ACTION DEMANDÉE: D'après le passage cité sur l'accord entre Google et les éditeurs de presse français, dans quel but les tractations qui ont précédé cet accord ont-elles été menées de part et d'autre ? Répondez en une à trois phrases.

PASSAGE CITÉ:
○ ○ ○ ○ ○ ○ ○

Le puissant moteur de recherche Google vient de signer un accord avec les éditeurs de presse français (dont leSyndicat de la presse indépendante d'information en ligne, le Spiil, souhaite qu'il soit rendu public) en présence du Chef de l’Etat et de certains membres du gouvernement. Le géant américain a ainsi « accepté de lâcher 60 millions d’euros » aux éditeurs de presse,  précise le journal le Monde dans son édition du samedi 2 février. L’accord, tantôt qualifié d’événement mondial, tantôt d’accord en demi-teinte a le mérite de faire tomber la tension qui était palpable ces derniers temps entre Google et les éditeurs de presse. Il est le résultat de pénibles tractations menées de part et d’autre pour aboutir au meilleur compromis possible. Quelles étaient les enjeux et les étapes de la négociation ?

○ ○ ○ ○ ○ ○ ○

INFORMATIONS EXTRAITES:
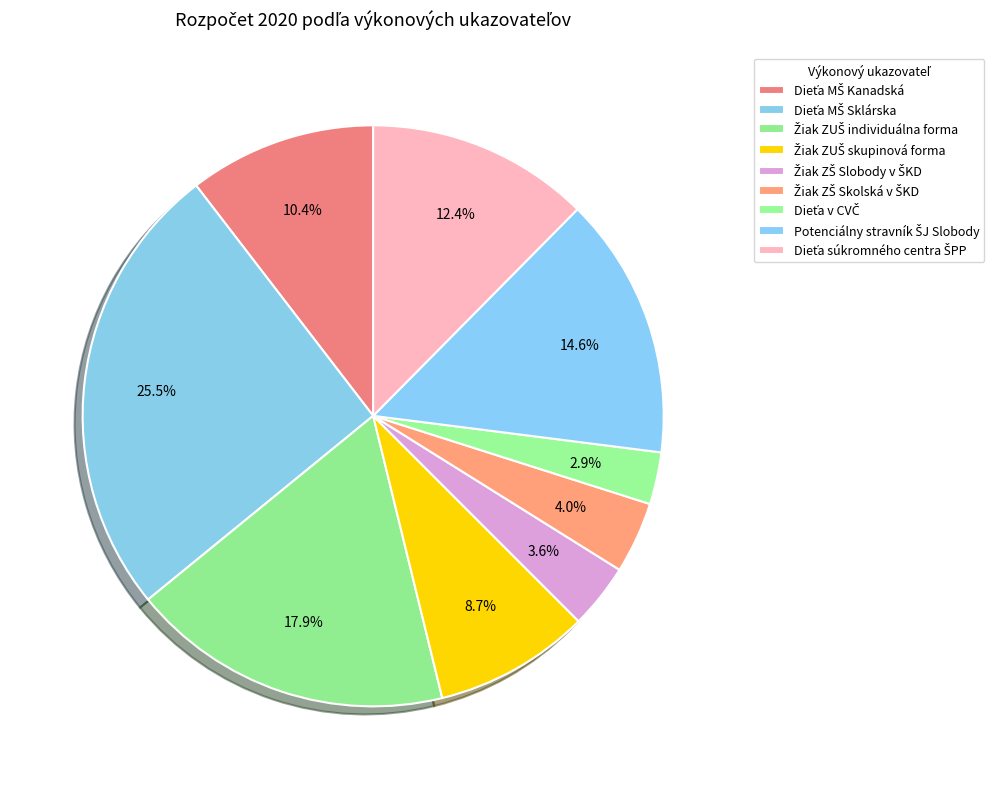

How many slices are in this pie chart?

9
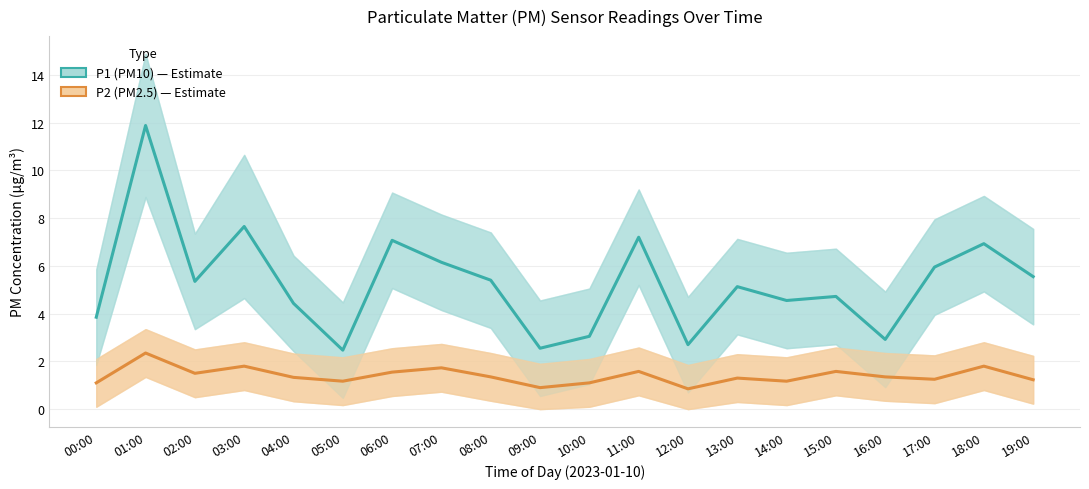

What is the difference between the maximum and minimum values in the P1 (PM10) series?

9.4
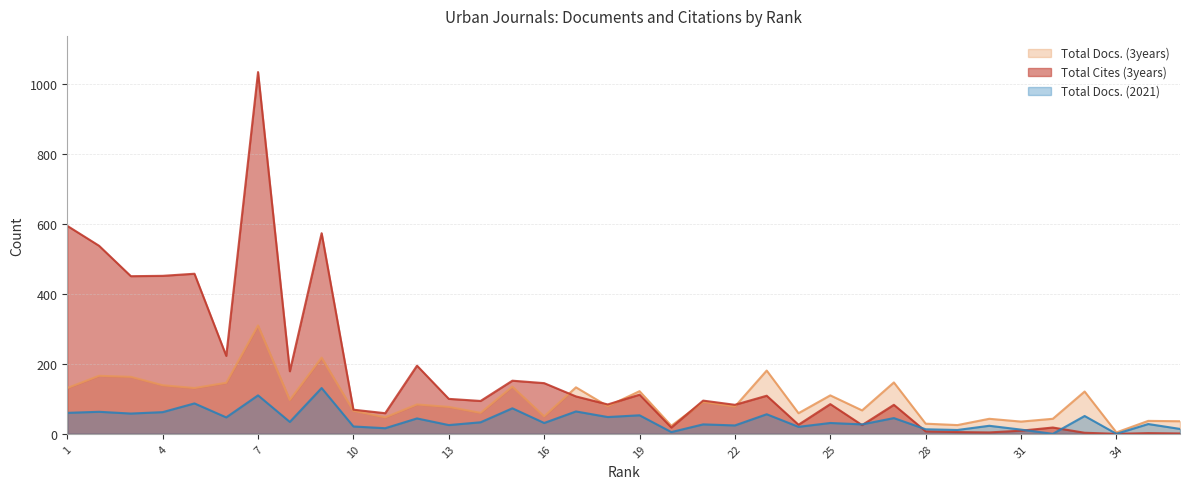

Is it true that Total Docs. (2021) equals 87 at 5?

True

○ ○ ○ ○ ○ ○ ○

RÉPONSE CI-DESSOUS: Les tractations, qualifiées de pénibles, ont été menées de part et d'autre pour aboutir au meilleur compromis possible. L'accord qui en résulte a le mérite de faire tomber la tension palpable ces derniers temps entre Google et les éditeurs de presse.